Tik-Tok is still an important figure, though. Created by the firm of Smith and Tinker in the Land of Ev (who were also responsible for the iron giant with the hammer that guards the Nome Kingdom, and the talking Hundred-Year Alarm Clock possessed by the Wicked Witch Singra), he has three different wind-up mechanisms, one each for thought, speech, and action. He originally belonged to King Evoldo, who locked him in a cave before committing suicide. Dorothy found him there, and brought him to Oz, where he still lives today. Well, except he doesn't really live, because Baum makes a clear distinction between the automated Tik-Tok and created beings who are magically brought to life, like the Scarecrow, the Patchwork Girl, and the Glass Cat. It's not entirely clear how Tik-Tok differs from these other beings, but maybe it has something to do with free will. Tik-Tok does have a certain level of free will and independent thought, but he was constructed to be a servant, and seems to stick to that role. The other three characters I mentioned were also created for servile functions, but all of them walked out on those duties to seek better lives. Also, Tik-Tok doesn't seem to have the same depth of emotion. That said, I'm not sure he's ENTIRELY emotionless, since he does have the occasional independent opinion. Indeed, Ruth Plumly Thompson and John R. Neill show Tik-Tok feeling and expressing enjoyment, but I kind of think they didn't really understand the character as Baum wrote him.

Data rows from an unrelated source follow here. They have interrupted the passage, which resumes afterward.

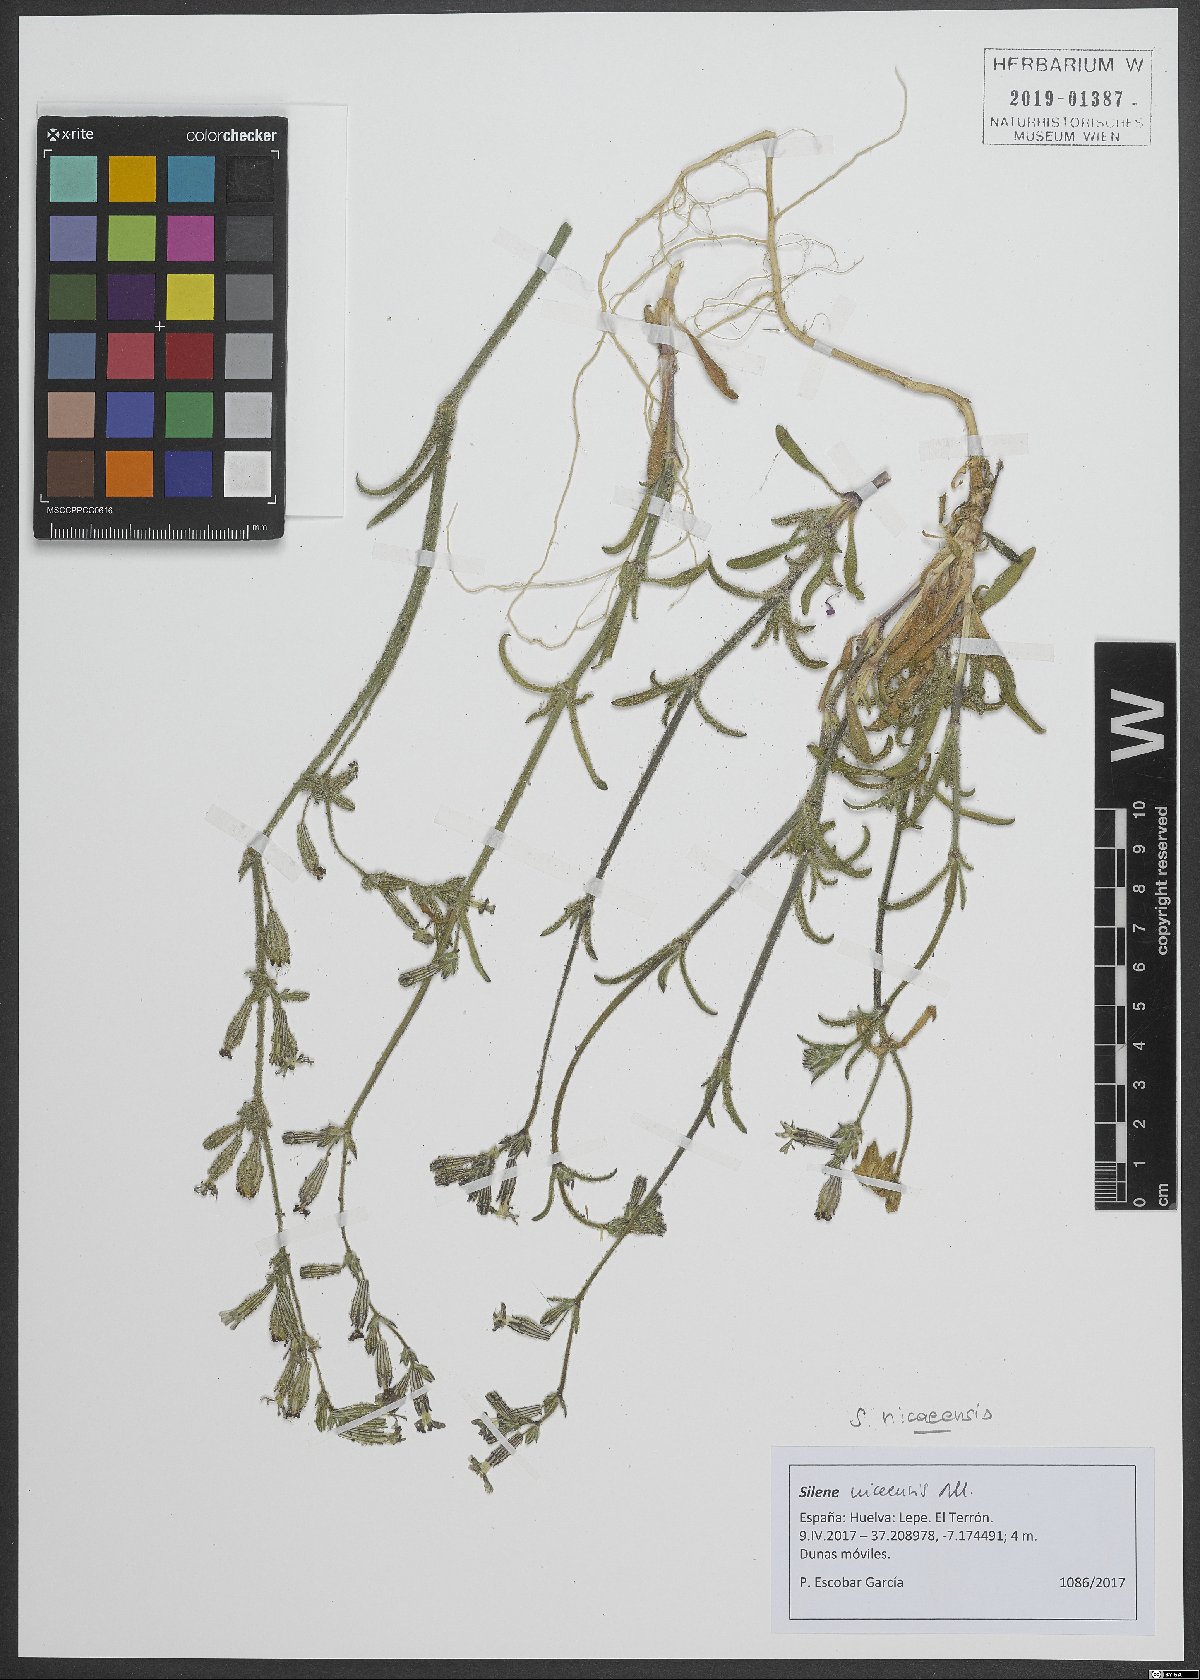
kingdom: Plantae
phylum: Tracheophyta
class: Magnoliopsida
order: Caryophyllales
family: Caryophyllaceae
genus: Silene
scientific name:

There's an article arguing that Tik-Tok obeyed Isaac Asimov's Three Laws of Robotics long before Asimov thought them up. While interesting, it contains some major stretches, such as the implication that the people of Ev and Oogaboo are not human, but Smith and Tinker somehow are. One fictional universe other than Asimov's own that DOES incorporate the Three Laws, however, is that of the Mega Man games. At the end of Mega Man 7, Dr. Wily reminds the hero that no robot can harm a human being, to which Mega Man replies that he is "more than a robot," but he never gets the chance to do any harm. These laws apparently also apply to Wily's own robots, even though I don't think a villain like him would have any problem with them hurting people. And as far as I can remember, it's true that the fighting in the series is always machine against machine. So, to get stereotypically geeky for a minute, would Mega Man or Tik-Tok win in a fight? I think it would have to be Mega Man, especially with all of his weapon attachments. On the other hand, Rock does seem to be a bit clumsily made, and is immediately destroyed when he hits spikes, which I don't believe would be the case with Tik-Tok. And the Evian robot isn't devoid of fighting skills. He knocks out Wheelers with a dinner pail in Ozma of Oz, handles a gun in Tik-Tok of Oz (although I don't think he ever actually fires it), and is said to be practicing swordplay at the beginning of The Yellow Knight of Oz (maybe he had a new software cartridge installed).

Of course, I can't really write a post about fictional robots without mentioning Futurama's Bender Bending Rodriguez, who would probably beat either Tik-Tok or Mega Man, since he would fight dirty. I'll probably be seeing more of Bender pretty soon, since Bender's Game comes out this week, and I have it at the top of my Netflix queue. Yeah, I know a TRUE Futurama fan would buy a copy, but I'm still holding out hope for a four-pack once these movies are all released.